EXERCISE PASSAGE |

----------

ViPHS has its foundation in the PrehospIT-Stroke project; it involves various types of video support in the prehospital stroke medical care chain.

Recommendations for suitable video solutions were prepared as part of PrehospIT-Stroke. These will be tested and evaluated as part of ViPHS, with the goal of achieving routine clinical practice. ViPHS is divided into the three subprojects below.

1) ViPHS Ambulans will support video consultation between ambulances and stroke experts, and is built on a permanently installed camera in the ambulance. Implementation of the subproject is planned in three steps:

I. technical and user tests and evaluation using realistic simulation experiments

II. limited testing and evaluation in a clinical operating environment

III. introduction as a matter of routine

Step 1 in ViPHS Ambulance has been granted funding from the Innovation Fund in VGR, and is led by Professor Lars Rosengren, VGR/SU. Besides PICTA and VGR/SU, those participating in the project are the University of Borås, Skåne Region and the ATC (Ambulance Training Center) at Skaraborg Hospital.

----------

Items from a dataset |
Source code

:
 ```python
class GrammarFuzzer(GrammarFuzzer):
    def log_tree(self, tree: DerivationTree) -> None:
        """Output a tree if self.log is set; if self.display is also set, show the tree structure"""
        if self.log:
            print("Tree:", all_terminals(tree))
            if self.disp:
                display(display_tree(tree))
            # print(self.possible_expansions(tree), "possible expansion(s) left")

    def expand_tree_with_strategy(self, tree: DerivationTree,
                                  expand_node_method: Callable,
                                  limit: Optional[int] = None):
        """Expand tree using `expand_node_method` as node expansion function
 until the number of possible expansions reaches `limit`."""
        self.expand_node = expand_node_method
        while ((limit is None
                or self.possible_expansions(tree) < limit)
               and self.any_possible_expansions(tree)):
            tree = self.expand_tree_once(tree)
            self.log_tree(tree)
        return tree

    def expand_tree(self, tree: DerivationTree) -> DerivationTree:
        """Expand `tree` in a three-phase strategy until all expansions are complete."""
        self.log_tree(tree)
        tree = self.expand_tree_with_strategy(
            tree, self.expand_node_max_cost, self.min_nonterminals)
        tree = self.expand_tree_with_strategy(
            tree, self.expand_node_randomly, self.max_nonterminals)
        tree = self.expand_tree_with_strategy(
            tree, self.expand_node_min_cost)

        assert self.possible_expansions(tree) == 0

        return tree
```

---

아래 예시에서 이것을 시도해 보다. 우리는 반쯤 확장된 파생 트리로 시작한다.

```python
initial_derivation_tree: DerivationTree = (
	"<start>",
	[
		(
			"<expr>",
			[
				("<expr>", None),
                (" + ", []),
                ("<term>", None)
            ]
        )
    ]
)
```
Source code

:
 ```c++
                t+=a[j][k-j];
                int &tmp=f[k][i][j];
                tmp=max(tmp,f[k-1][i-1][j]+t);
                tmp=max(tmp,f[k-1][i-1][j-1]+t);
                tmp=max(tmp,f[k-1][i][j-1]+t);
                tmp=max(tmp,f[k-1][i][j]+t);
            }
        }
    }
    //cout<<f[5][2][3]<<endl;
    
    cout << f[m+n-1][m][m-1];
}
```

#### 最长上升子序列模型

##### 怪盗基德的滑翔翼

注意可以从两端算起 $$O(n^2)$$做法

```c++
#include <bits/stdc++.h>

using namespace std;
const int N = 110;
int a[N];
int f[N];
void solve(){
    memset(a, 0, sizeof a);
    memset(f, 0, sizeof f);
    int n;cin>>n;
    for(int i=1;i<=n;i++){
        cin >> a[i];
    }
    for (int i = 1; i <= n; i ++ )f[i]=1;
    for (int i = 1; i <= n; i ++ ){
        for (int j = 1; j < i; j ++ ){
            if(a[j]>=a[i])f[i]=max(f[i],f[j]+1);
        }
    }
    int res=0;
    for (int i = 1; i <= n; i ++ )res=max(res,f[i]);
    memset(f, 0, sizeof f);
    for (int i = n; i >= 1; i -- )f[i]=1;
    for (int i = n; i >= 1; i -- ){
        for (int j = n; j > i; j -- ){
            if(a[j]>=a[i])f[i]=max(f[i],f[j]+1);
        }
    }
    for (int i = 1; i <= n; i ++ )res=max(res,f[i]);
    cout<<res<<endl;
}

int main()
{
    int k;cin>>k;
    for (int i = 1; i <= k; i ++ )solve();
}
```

----------

APPLY WHAT YOU READ |
**a)** List the steps in which implementation of ViPHS Ambulans is planned, as given in the ViPHS passage.
**b)** Please rewrite the ViPHS passage starting with "III. introduction as" and going on through "at Skaraborg Hospital.", substituting "Development Fund" for "Innovation Fund".

ANSWERS TO THE PROBLEMS |
**a)**
I. technical and user tests and evaluation using realistic simulation experiments
II. limited testing and evaluation in a clinical operating environment
III. introduction as a matter of routine

**b)**
III. introduction as a matter of routine

Step 1 in ViPHS Ambulance has been granted funding from the Development Fund in VGR, and is led by Professor Lars Rosengren, VGR/SU. Besides PICTA and VGR/SU, those participating in the project are the University of Borås, Skåne Region and the ATC (Ambulance Training Center) at Skaraborg Hospital.